--- start Stored records ---

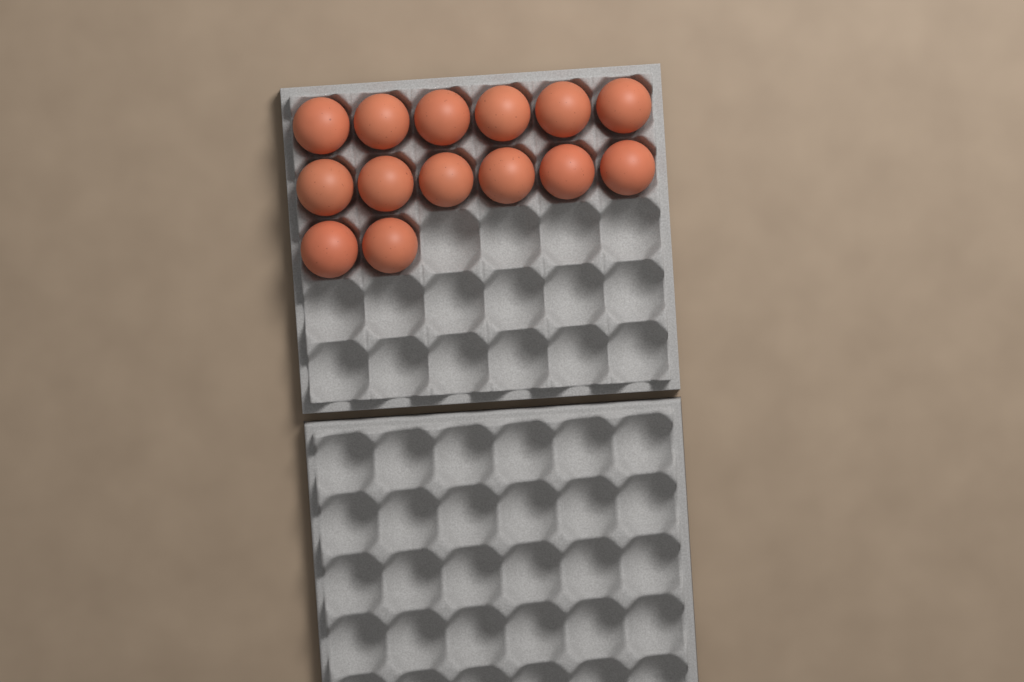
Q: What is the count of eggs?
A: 14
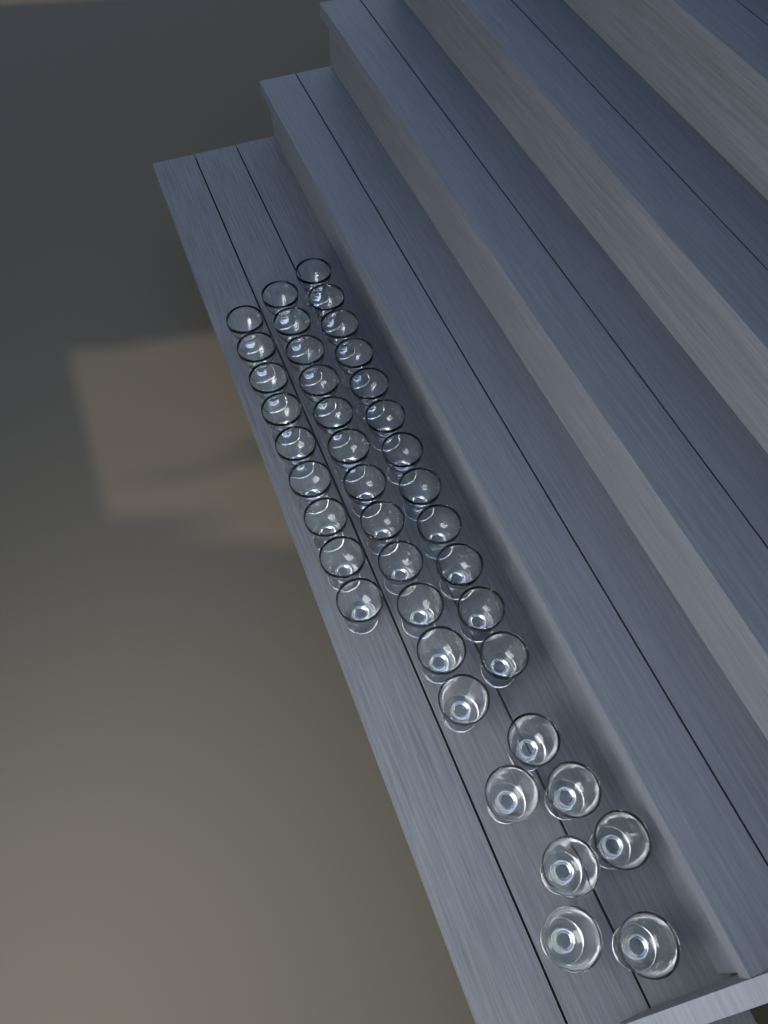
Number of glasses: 40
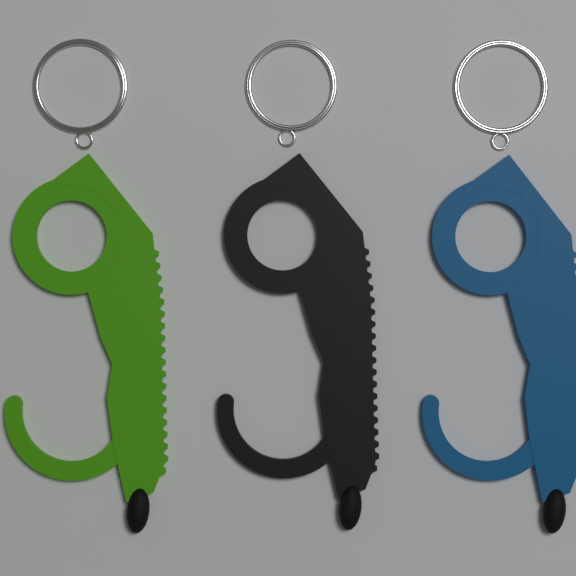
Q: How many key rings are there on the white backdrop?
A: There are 3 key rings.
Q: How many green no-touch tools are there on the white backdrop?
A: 1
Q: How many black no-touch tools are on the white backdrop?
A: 1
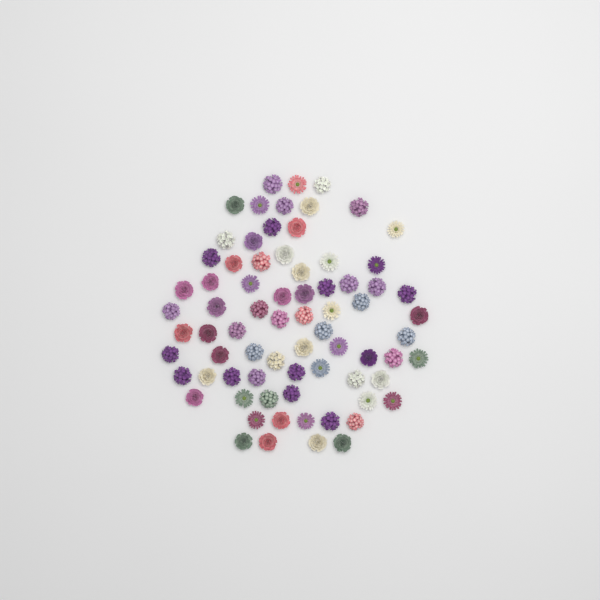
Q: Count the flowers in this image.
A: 74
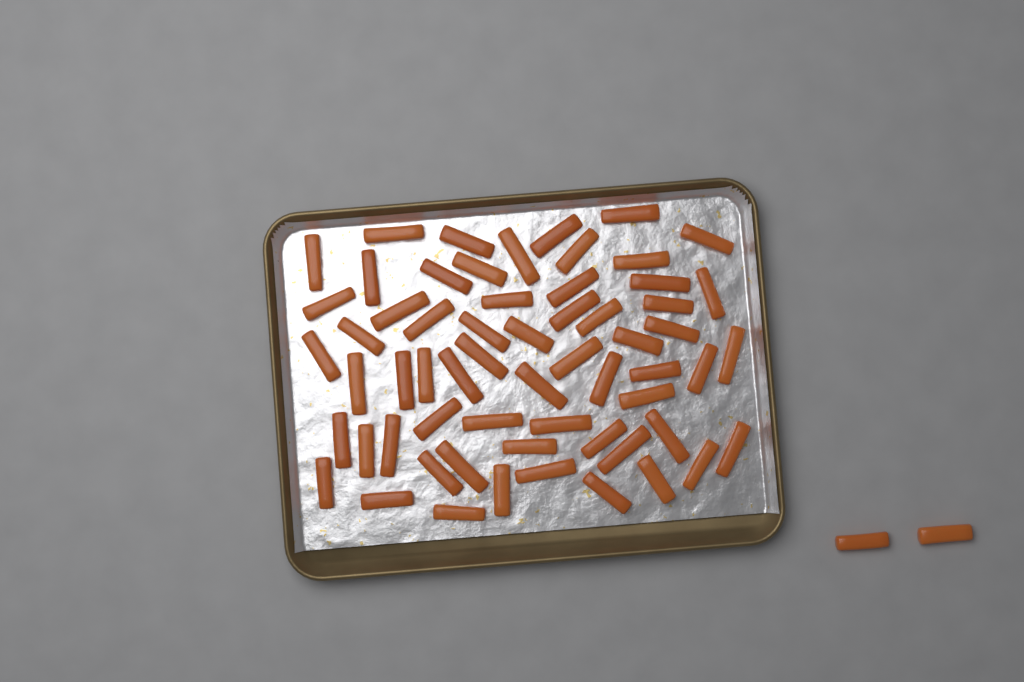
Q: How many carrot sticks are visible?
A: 63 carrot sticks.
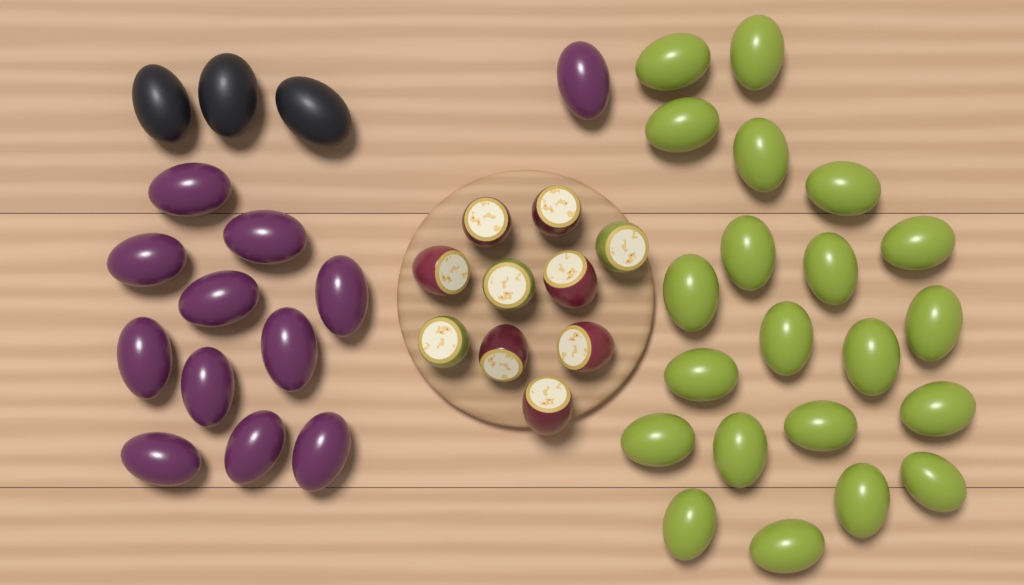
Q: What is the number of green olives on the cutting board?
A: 21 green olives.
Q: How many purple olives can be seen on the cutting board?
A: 12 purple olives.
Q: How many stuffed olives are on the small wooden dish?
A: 10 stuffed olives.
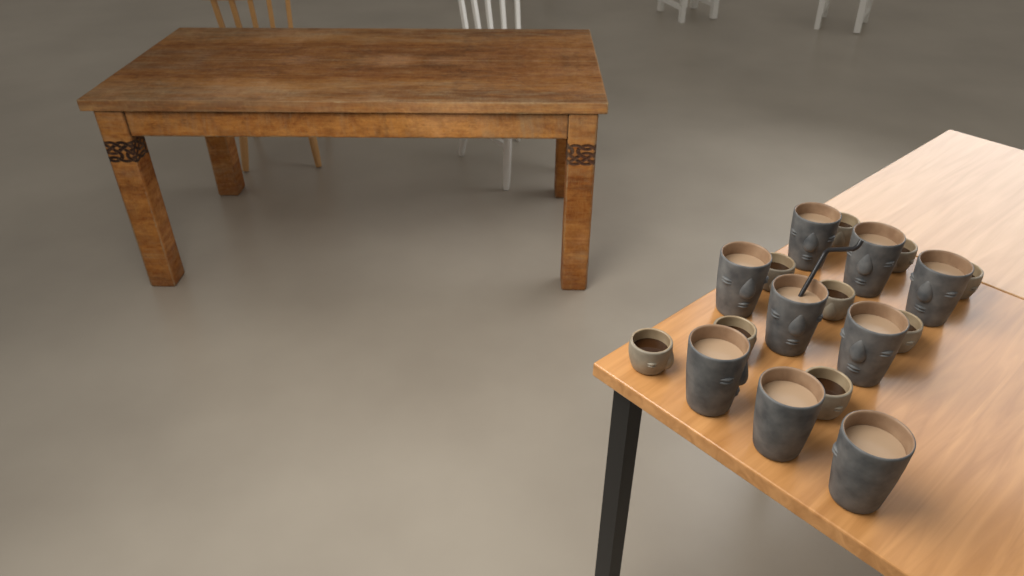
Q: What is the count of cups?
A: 18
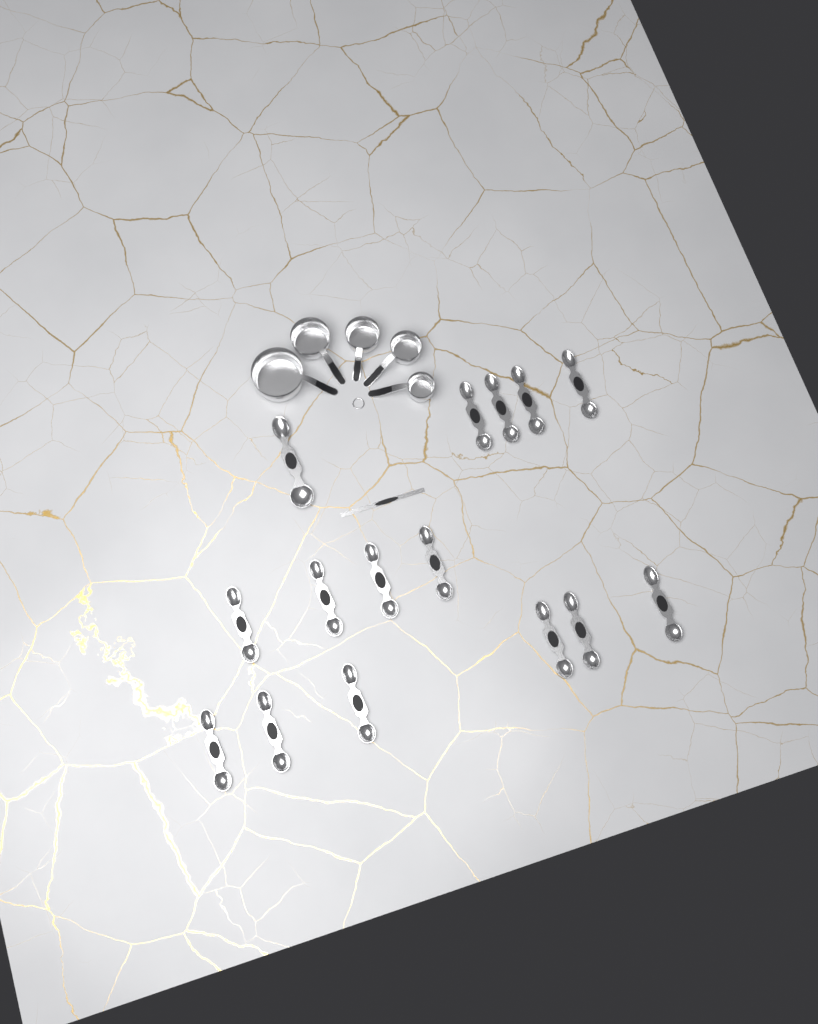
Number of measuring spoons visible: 15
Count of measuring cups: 5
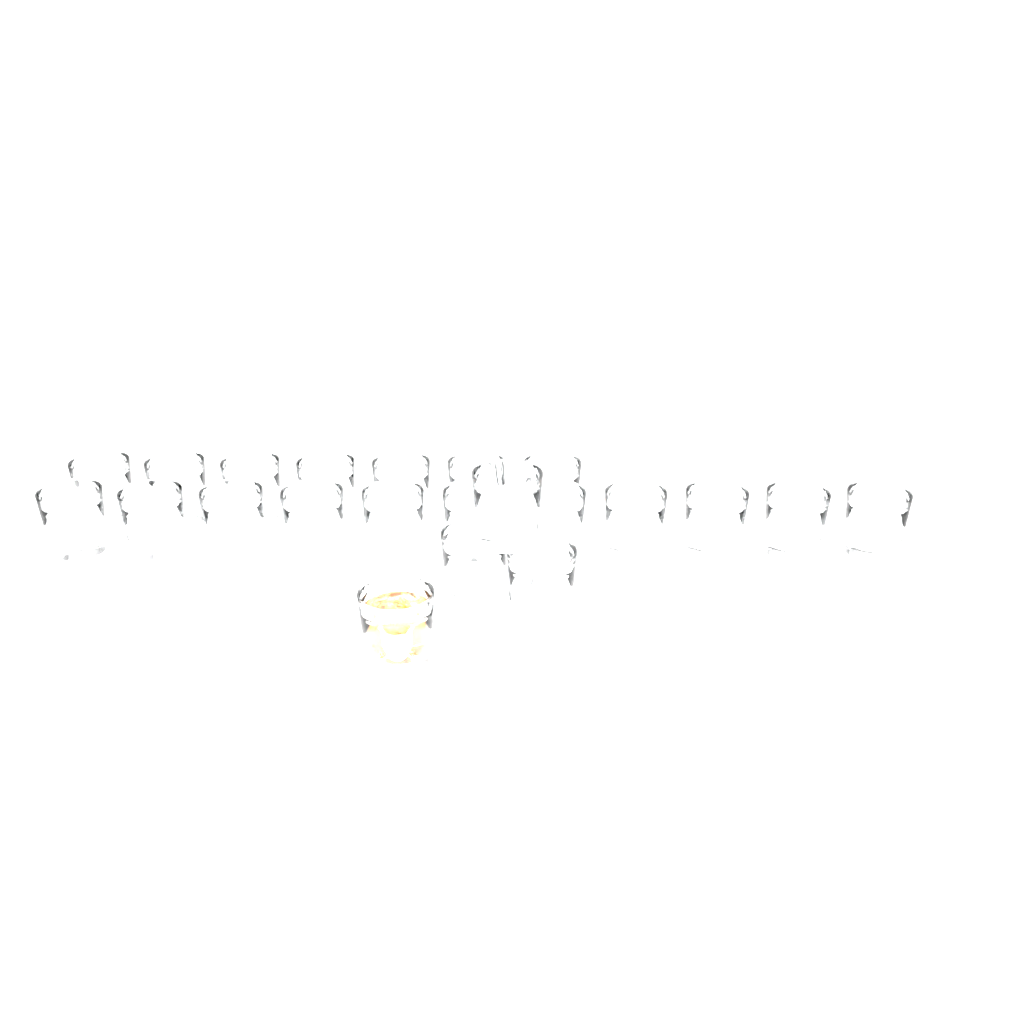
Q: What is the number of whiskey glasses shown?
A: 22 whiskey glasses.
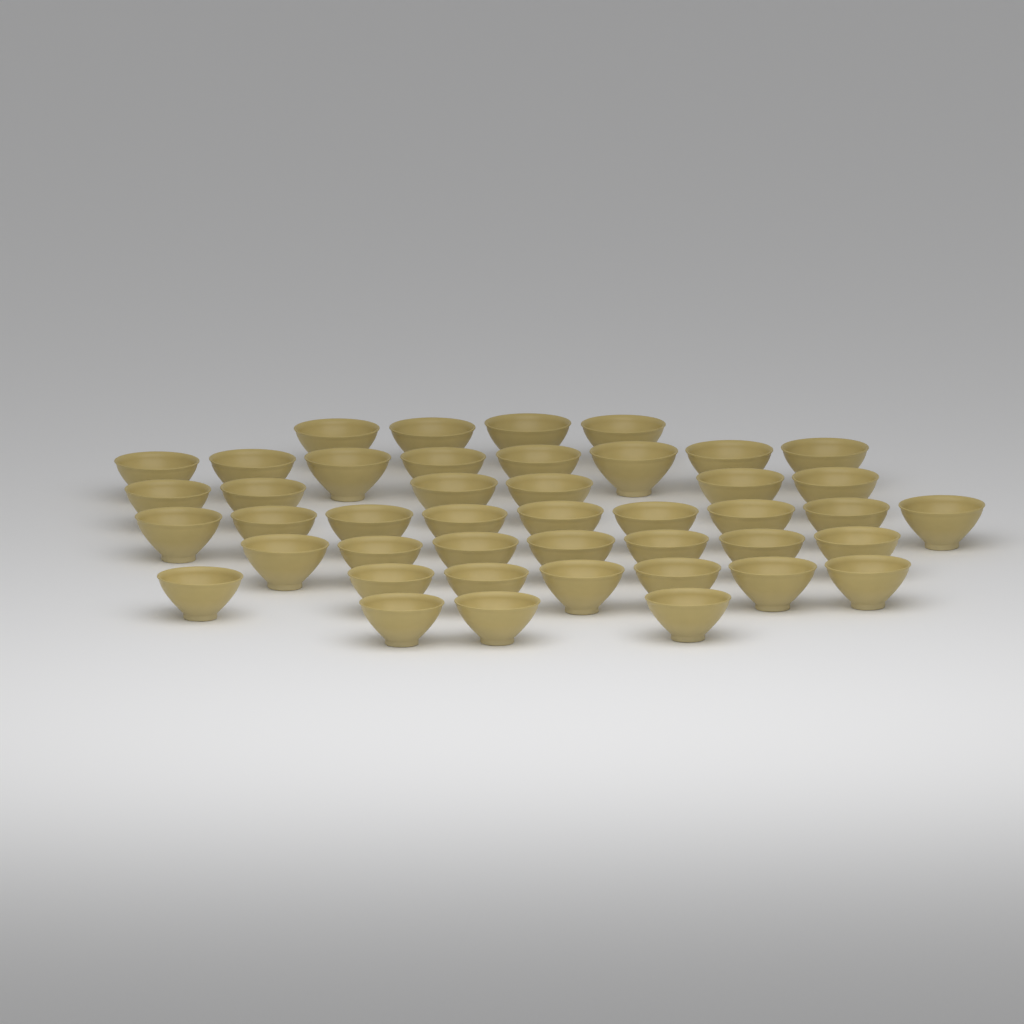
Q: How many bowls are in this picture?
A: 44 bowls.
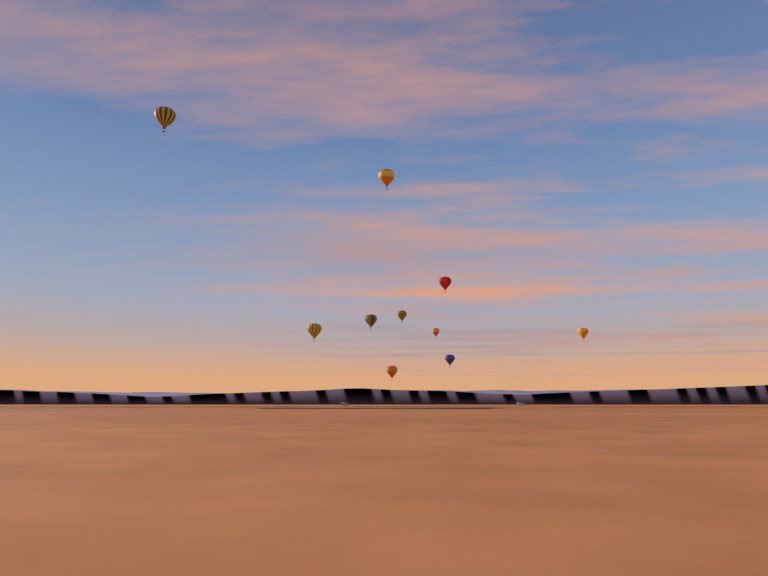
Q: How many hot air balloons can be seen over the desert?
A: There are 10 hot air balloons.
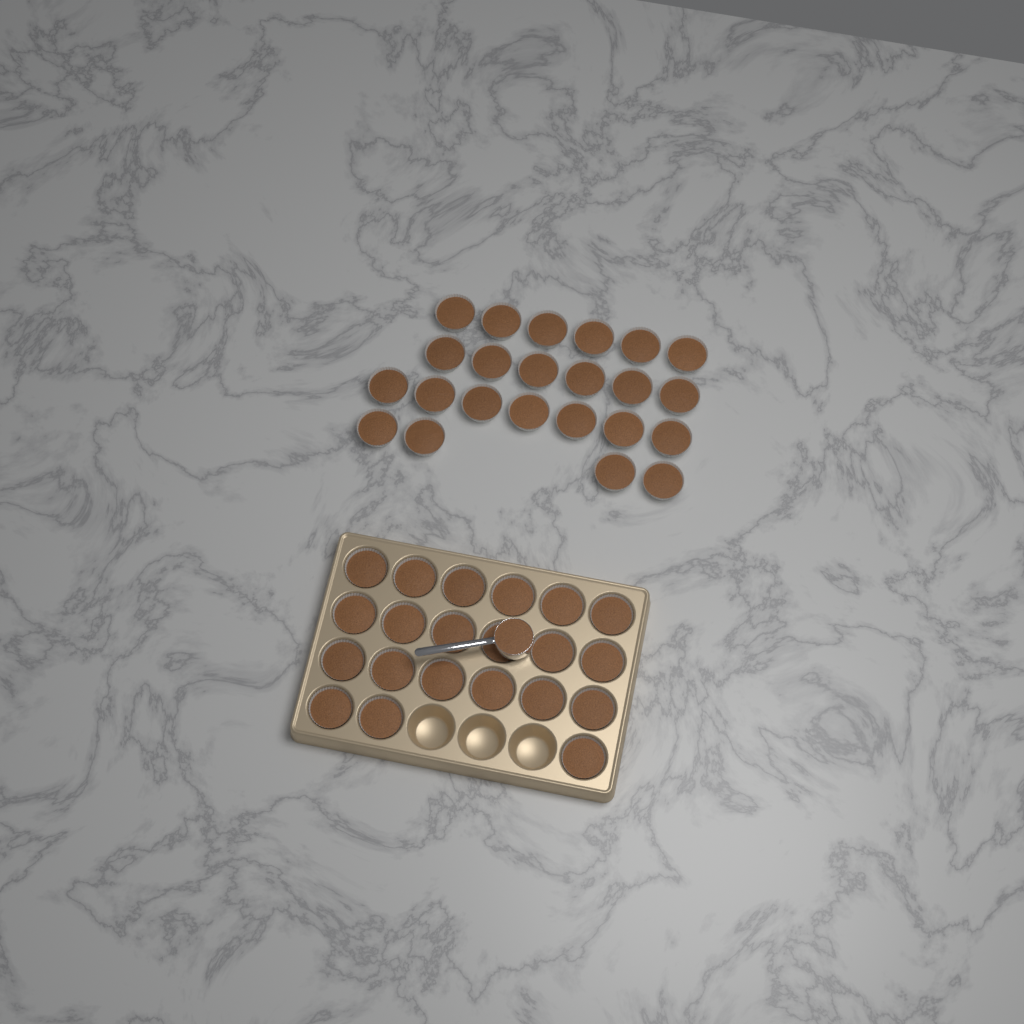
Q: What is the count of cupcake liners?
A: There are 44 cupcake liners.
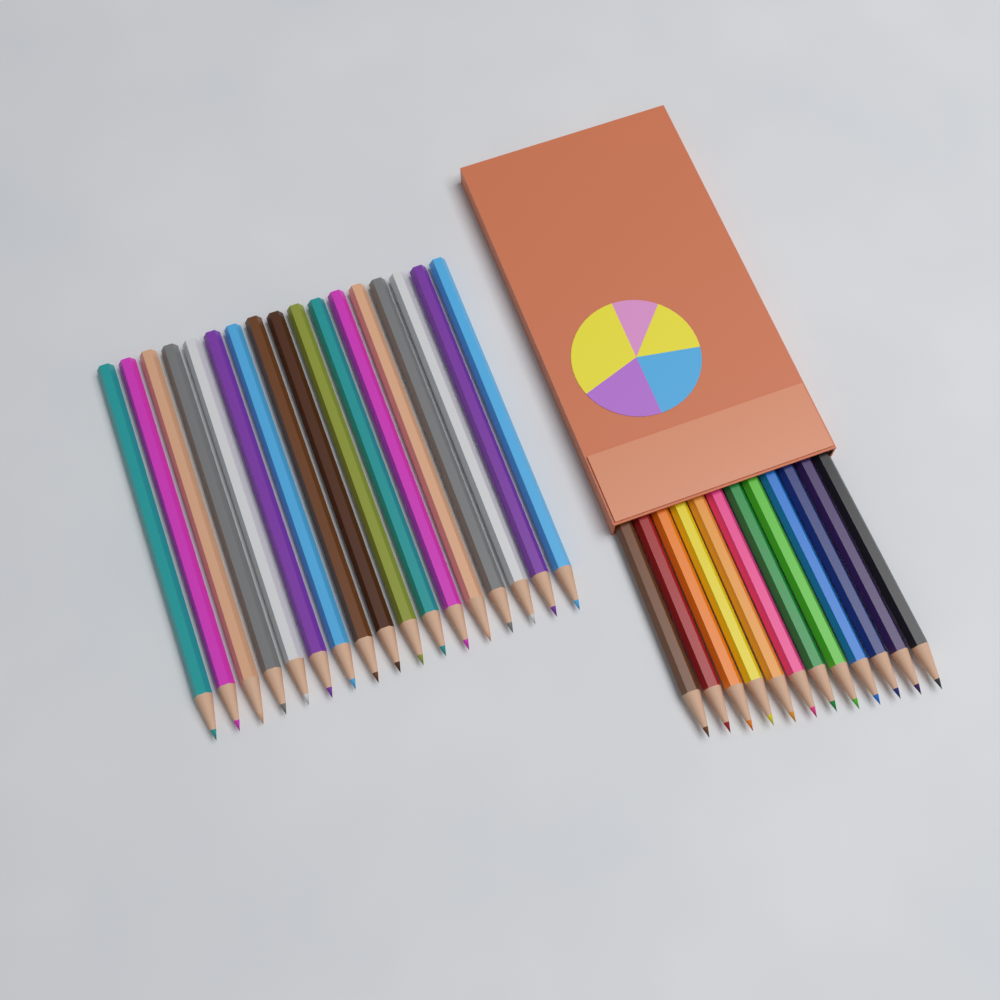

--- end Stored records ---

**Request:**
Rewrite the lines starting at the line containing "Q: Count the flowers in this image." and ending at the line containing "Count of measuring cups: 5", substituting "chopping board" for "cutting board" and changing nothing else. Leave the pictures out of your answer.

**Written reply:**
Q: Count the flowers in this image.
A: 74
Q: How many carrot sticks are visible?
A: 63 carrot sticks.
Q: What is the number of green olives on the chopping board?
A: 21 green olives.
Q: How many purple olives can be seen on the chopping board?
A: 12 purple olives.
Q: How many stuffed olives are on the small wooden dish?
A: 10 stuffed olives.
Q: What is the count of cups?
A: 18
Number of measuring spoons visible: 15
Count of measuring cups: 5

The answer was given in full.